9 · Failure corpus. Versioned repository of every failure observed in production: what came in, what went out, why it was wrong, which layer failed. Failure corpus feeds the other 8 layers continuously. Without corpus, the system forgets errors and repeats them.

How to apply

Use Harness Stack as an audit checklist: for each layer, does the agent have explicit implementation? “Implicit in the prompt” is a failure answer. Each layer should be code, configuration, or named policy — not hope.

Implementation order matters. Build layers 1-3 first (Context, Constraint, Verification); then 7-8 (Durable pause, Confidence gating); then 9 (Failure corpus). Layers 4-6 (Feedback, Advisor, Emotion) come after the agent is running.

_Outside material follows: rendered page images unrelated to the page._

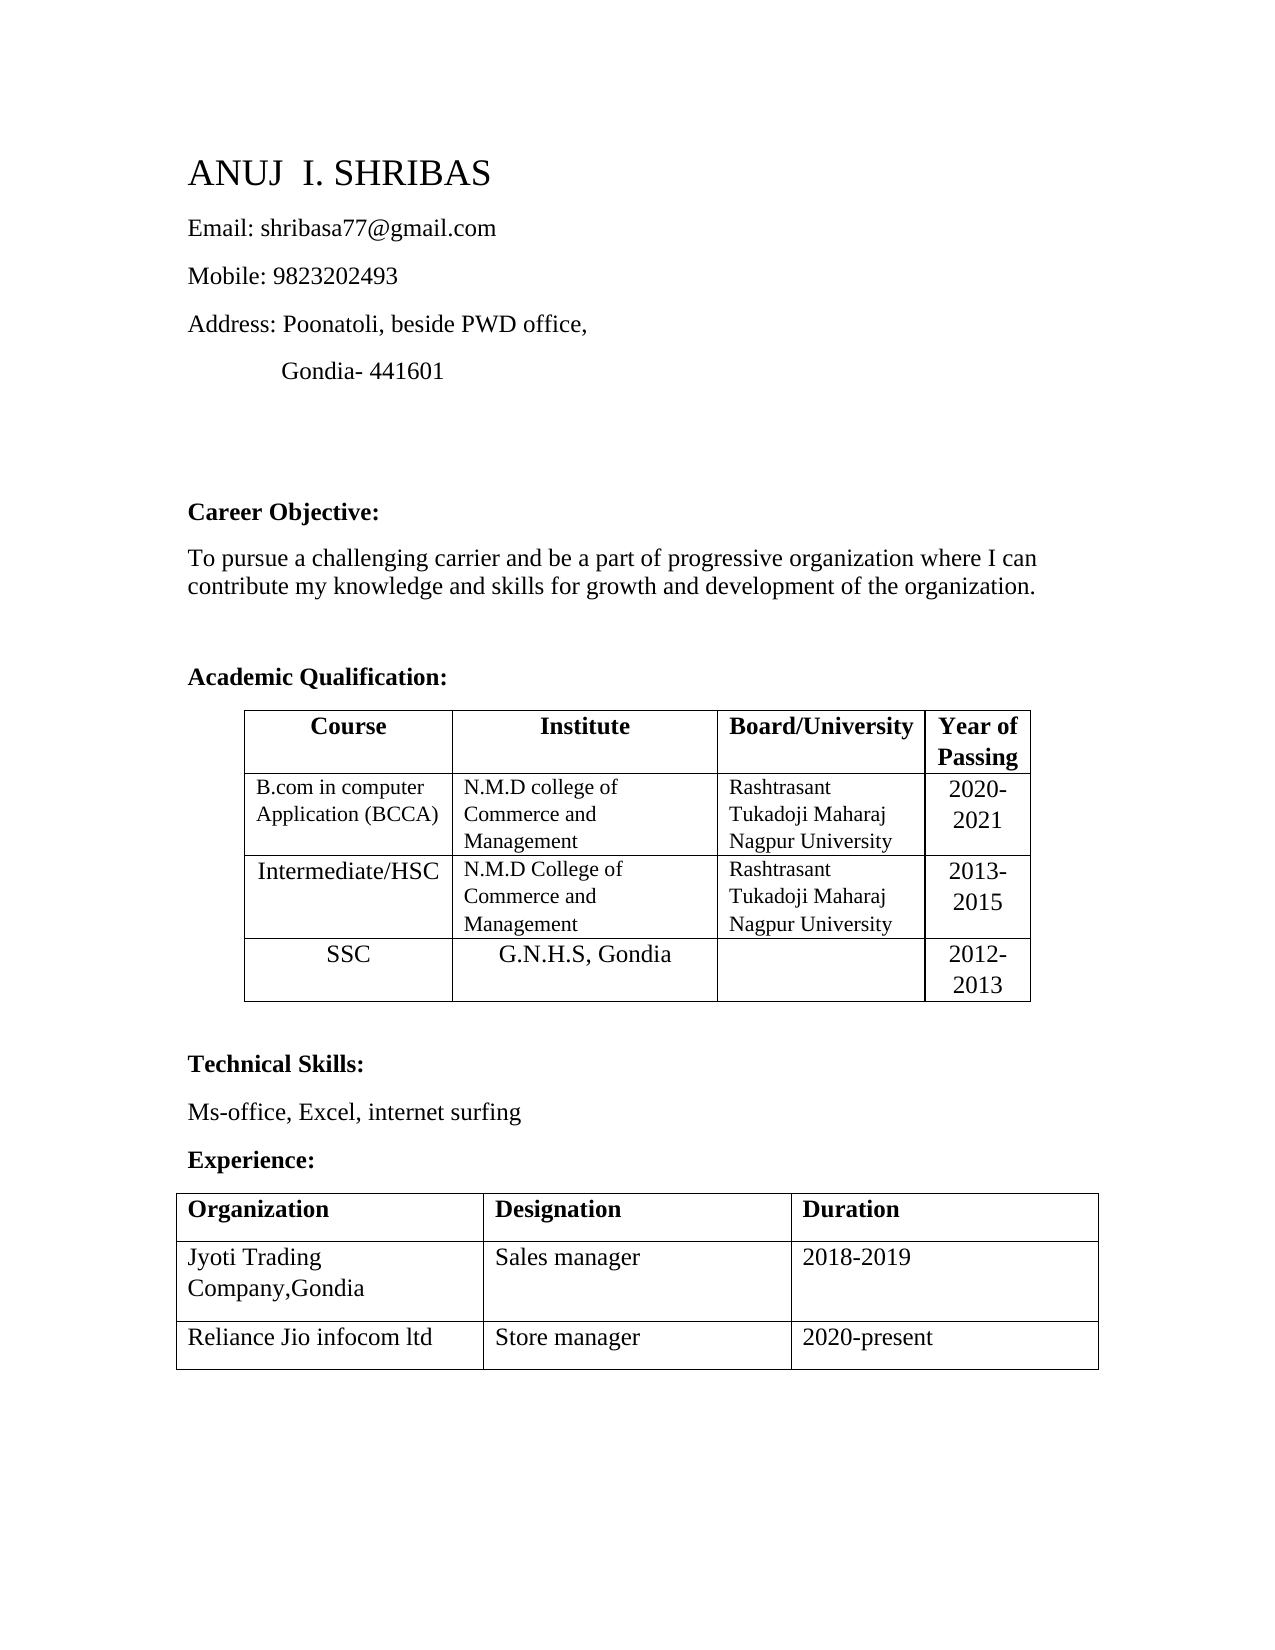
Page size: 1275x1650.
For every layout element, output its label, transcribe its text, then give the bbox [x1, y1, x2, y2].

table_cell Rashtrasant Tukadoji Maharaj Nagpur University [718, 856, 924, 938]
text To pursue a challenging carrier and be a part of progressive organization where I can contribute my knowledge and skills for growth and development of the organization. [187, 543, 1087, 600]
table_cell Reliance Jio infocom ltd [177, 1322, 483, 1369]
table_cell Store manager [484, 1322, 791, 1369]
table_cell 2012-2013 [926, 939, 1030, 1001]
table_cell 2020-present [792, 1322, 1098, 1369]
table_cell [718, 939, 924, 1001]
table_cell G.N.H.S, Gondia [453, 939, 717, 1001]
text Gondia- 441601 [187, 356, 1087, 385]
text Technical Skills: [187, 1049, 1087, 1078]
table_cell 2020-2021 [926, 774, 1030, 855]
text Address: Poonatoli, beside PWD office, [187, 309, 1087, 337]
text Career Objective: [187, 497, 1087, 526]
text Email: shribasa77@gmail.com [187, 213, 1087, 242]
table_header Board/University [718, 711, 924, 773]
table_cell Sales manager [484, 1242, 791, 1321]
table_header Year of Passing [926, 711, 1030, 773]
table_cell N.M.D college of Commerce and Management [453, 774, 717, 855]
table_cell B.com in computer Application (BCCA) [245, 774, 452, 855]
table_header Duration [792, 1194, 1098, 1241]
table_header Organization [177, 1194, 483, 1241]
text Ms-office, Excel, internet surfing [187, 1097, 1087, 1126]
text Academic Qualification: [187, 662, 1087, 691]
table_cell SSC [245, 939, 452, 1001]
table_cell 2018-2019 [792, 1242, 1098, 1321]
table_cell Rashtrasant Tukadoji Maharaj Nagpur University [718, 774, 924, 855]
text ANUJ I. SHRIBAS [187, 150, 1087, 193]
table_header Institute [453, 711, 717, 773]
table_cell N.M.D College of Commerce and Management [453, 856, 717, 938]
text Experience: [187, 1145, 1087, 1174]
table_cell Intermediate/HSC [245, 856, 452, 938]
text Mobile: 9823202493 [187, 261, 1087, 290]
table_cell 2013-2015 [926, 856, 1030, 938]
table_header Course [245, 711, 452, 773]
table_cell Jyoti Trading Company,Gondia [177, 1242, 483, 1321]
table_header Designation [484, 1194, 791, 1241]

Use cases applying Harness Stack

  • Harness Evolution System (HES) — proprietary system that automatically evolves the nine layers via trace analysis.
  • OpenClaw — multi-channel gateway applying layers 2 (Constraint) and 9 (Failure corpus) at the gateway level.

When to use

  • AI agent in production (not a demo, not a POC) taking real-world actions.
  • Agent incident audit: identifying which layer failed.
  • Brief for an AI engineer building a new agent on n8n/Cowork/OpenClaw stack.

When NOT to use

  • Quick prototyping or throwaway demos — overhead not justified.
  • Purely conversational agents without tool use — some layers (Verification, Failure corpus) don't apply.